The Exhibition Formerly Known as Passengers: 2.5 Colter Jacobsen

January 06, 2009 to January 31, 2009

San Francisco-based artist, Colter Jacobsen uses an idiosyncratic collection of found source material to create drawings and assemblage. Exploring the concept of memory his highly detailed work focuses on notions of disappearance, remembering and forgetting. In his practice, the artist draws from a wide range of unusual objects bought in thrift stores, lost personal items found in the urban environment, or recycle packaging with unusual details. Swabbies (2007), an example of the artist's ongoing series of memory drawings, is a rendering from a found photograph that the artist drew first by looking at the original and then a second time from memory. Displayed side by side, the drawings are technically meticulous. Using personal photographs from an unknown source creates a displaced quality and a feeling of restlessness related to peeking into someone else's life. For Passengers, Jacobsen responds to the concept of the exhibition with a new untitled work based on a postcard that was given to the artist a long time ago depicting a man watching a river go by. One drawing will be created by the artist each month and added to the exhibition in a constant accumulation that correlates to the structure of the exhibition itself while creating a composition in which the river on the different drawings will appear continuous.

MAN CONTEMPLATING A RIVER
Jens Hoffmann

Romanticism emerged as an artistic and intellectual movement in the late 18th century mainly in Western Europe as a response to a rising pragmatic and overly logical worldview introduced by the Enlightenment. Specifically the rationalization of nature through the advancement of natural science was a major point of disagreement, with Romanticism stressing emotions as the main source for an aesthetic experience of the world rather than scientific facts. A human's relationship to nature was the focus of Romanticism's artistic and intellectual exploration, which often examined issues such as loneliness, escape, human emotions such as melancholy and love, intuition, freedom of the individual, and the constant flux in nature.

One of the main protagonists of Romanticism was the German landscape painter Casper David Friedrich who concentrated on a human's emotional encounter with nature. Most of his works are marked by wide and open landscapes often populated by a few small human figures gazing towards the horizon. His two best-known paintings, Wanderer Above the Mist and Chalk Cliffs on RĂ¼gen, both made in 1818, are prime examples of Romanticism's idea of the insignificance of the individual within the wonders of the natural world.

The work of San Francisco-based artist Colter Jacobsen continues a path laid out by Romanticism. Subjects such as the power of nature, solitude, and the ephemerality of life play a strong part in his practice, which is also marked, similarly to Romanticism, by an interest in folk art, the dichotomy of nature and the artifice of human civilization as well as an exploration of the spiritual self through the contemplation of nature.

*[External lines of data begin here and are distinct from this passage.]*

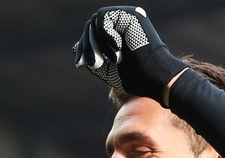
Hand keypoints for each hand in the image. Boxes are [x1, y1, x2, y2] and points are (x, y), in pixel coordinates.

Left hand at [73, 6, 187, 105]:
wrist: (150, 76)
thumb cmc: (132, 75)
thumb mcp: (106, 67)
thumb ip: (92, 55)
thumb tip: (75, 45)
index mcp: (118, 33)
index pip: (92, 33)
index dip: (83, 48)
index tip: (80, 64)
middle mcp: (122, 22)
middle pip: (90, 26)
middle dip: (87, 47)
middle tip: (95, 64)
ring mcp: (127, 16)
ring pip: (94, 22)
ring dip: (96, 44)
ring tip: (109, 59)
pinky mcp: (130, 14)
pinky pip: (102, 17)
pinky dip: (105, 35)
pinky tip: (118, 47)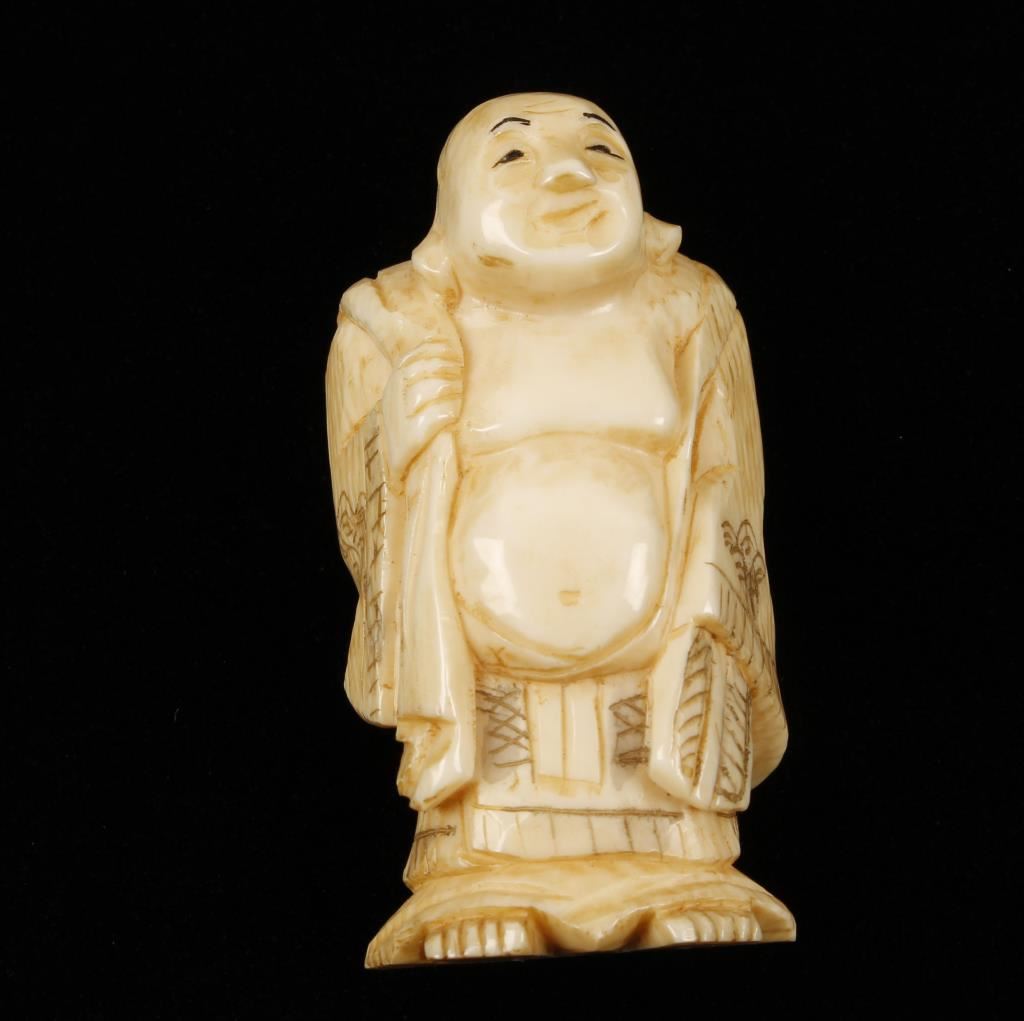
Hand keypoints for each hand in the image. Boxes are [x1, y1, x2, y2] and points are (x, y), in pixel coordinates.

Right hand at [381, 338, 462, 478]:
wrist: (392, 460)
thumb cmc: (404, 421)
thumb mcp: (402, 391)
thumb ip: (416, 369)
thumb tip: (436, 340)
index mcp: (393, 381)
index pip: (415, 355)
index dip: (438, 350)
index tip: (455, 353)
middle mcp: (395, 394)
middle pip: (428, 368)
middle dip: (449, 367)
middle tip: (459, 373)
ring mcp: (404, 414)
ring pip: (437, 388)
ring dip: (453, 387)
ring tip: (458, 393)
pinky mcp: (416, 434)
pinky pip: (441, 414)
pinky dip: (452, 410)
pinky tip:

For the last twelve months Jacobsen has made the same drawing over and over again, or so it seems. For his untitled contribution to the Passengers exhibition, Jacobsen selected from his archive a post card that had been given to him long ago. He memorized this image to create twelve drawings, one for every month of his participation in the exhibition, made each time just days before it was included in the show entirely from the artist's recollection. The drawings each depict the bank of a river near the bend of a stream in the middle of a forest. A man sits on a large boulder glancing over the water.

Apart from the visual information contained within the image itself no other clues are given as to what we are actually looking at and what this work may be about. At first glance, the image seems mysterious; it does not depict a typical postcard motif yet it clearly relates to romantic landscapes and dreamy natural scenes. We cannot see the person's face and it is impossible to tell whether he is terrified or enchanted by the natural beauty in front of him. Once aware of the process behind these pictures, however, the different drawings make us look more carefully at the work so that we can begin to notice the differences between them. It is hard to tell if the artist missed certain details just by simply not remembering them or if he forgot them on purpose, bored with having to draw the same image over and over again.

All twelve drawings are presented in a row in the exhibition, each a mirrored copy of the preceding one. The river in the images now turns into a long, winding stream. Many of the drawings have personal notes of the artist on the back, which are invisible to visitors. For instance, notes on the last drawing in the series read "Death is like birth backwards", a sentence that points to Jacobsen's interest in the river as a metaphor for life, always the same but constantly moving and changing. Somewhat appropriately the man on the boulder begins to slowly disappear, he has vanished on the last drawing while the stream continues to flow.

Jacobsen's delicate and poetic work presents itself without much noise. It is subtle and humble, opening up thoughts regarding the ephemeral nature of being and the possible insignificance of our life.